Au-delà de cela, les résultats soulèvent une question plus large : pourquoi un microbe provoquerait-il des démangeaisons ? Du point de vue de l’évolution, qu’est-ce que cela apporte à la bactérie ?
Selon les chercheurs, une possibilité est que des agents pathogènes détournent à leur avantage les démangeaisons et d’autres réflexes neuronaux. Par exemple, des recherches antérieures ont montré que la bactérie tuberculeuse active directement les neurones vagaux pour provoquer la toux, ce qui pourrait lui permettre de se propager plus facilement d’un hôte à un autre.
« C’est une spéculation à ce stade, mais le cycle démangeaisons-grattages pourrait bénéficier aux microbes et permettre leur propagation vers des sites corporels distants et vers des hôtes non infectés », a déclaré Deng. « Pourquoi avons-nous des démangeaisons et des grattages ? Est-ce que cela nous aide, ou est-ce que cela aide le microbe ? C’est quelque chose que nous pourrions suivre à l’avenir. »

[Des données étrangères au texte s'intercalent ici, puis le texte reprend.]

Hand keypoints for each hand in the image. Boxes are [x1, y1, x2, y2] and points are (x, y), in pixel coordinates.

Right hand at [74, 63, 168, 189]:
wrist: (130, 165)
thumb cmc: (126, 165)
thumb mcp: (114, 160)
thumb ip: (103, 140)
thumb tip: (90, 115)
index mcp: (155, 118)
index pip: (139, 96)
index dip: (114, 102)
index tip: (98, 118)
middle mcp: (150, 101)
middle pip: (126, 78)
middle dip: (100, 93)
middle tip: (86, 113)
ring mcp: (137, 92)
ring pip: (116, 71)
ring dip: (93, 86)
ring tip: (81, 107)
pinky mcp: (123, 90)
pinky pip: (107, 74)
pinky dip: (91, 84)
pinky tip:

Paternité, financement, divulgations
Parmi les autres auteurs figuraient Flavia Costa, Kimbria J. Blake, Samantha Choi, Arundhasa Chandrabalan, Muhammad Saad Yousuf, Stephanie Shiers, Daniel Dubreuil, Daniela Vega-Mendoza, Corinne Rolland, Céline Deraison, Tiphaine Voisin, Michelle D. Bagood, Lucia Wesemann, Abigail. M. Frey, Joseph S. Palumbo, Brian J. Wainger, Richard L. Gallo, Juan-Manuel Leyva-Castillo, Nathalie Vergnolle, Theodore J. Price, Rithwik Ramachandran et Alexander R. Horswill.
Le travail a été financé par les National Institutes of Health (subventions R01AI168005, R01AI153185, R01NS065926, R01NS102161, R01NS111929, R37AI052453, R01AR076082, U01AI152038, UM1AI151958, R01AI15318). 5, R01JL160582, F32AI172080, T32AI049928, 1R21AG075419), Initiative scientifique sur les allergies alimentaires (FASI), Burroughs Wellcome Fund, Drako Family Fund, Jackson-Wijaya Research Fund, Instituts de recherche en santé du Canada (IRSC) (subventions 376560 et 469411) et ANR-PARCURE (PRCE-CE18, 2020).
Chiu siège au conseil consultatif scientifique de GSK Pharmaceuticals. La demande de brevet provisoire n° de série 63/438 668, dans laquelle certains coauteurs sont répertoriés comme inventeurs, a été déposée sur la base de ces découvertes.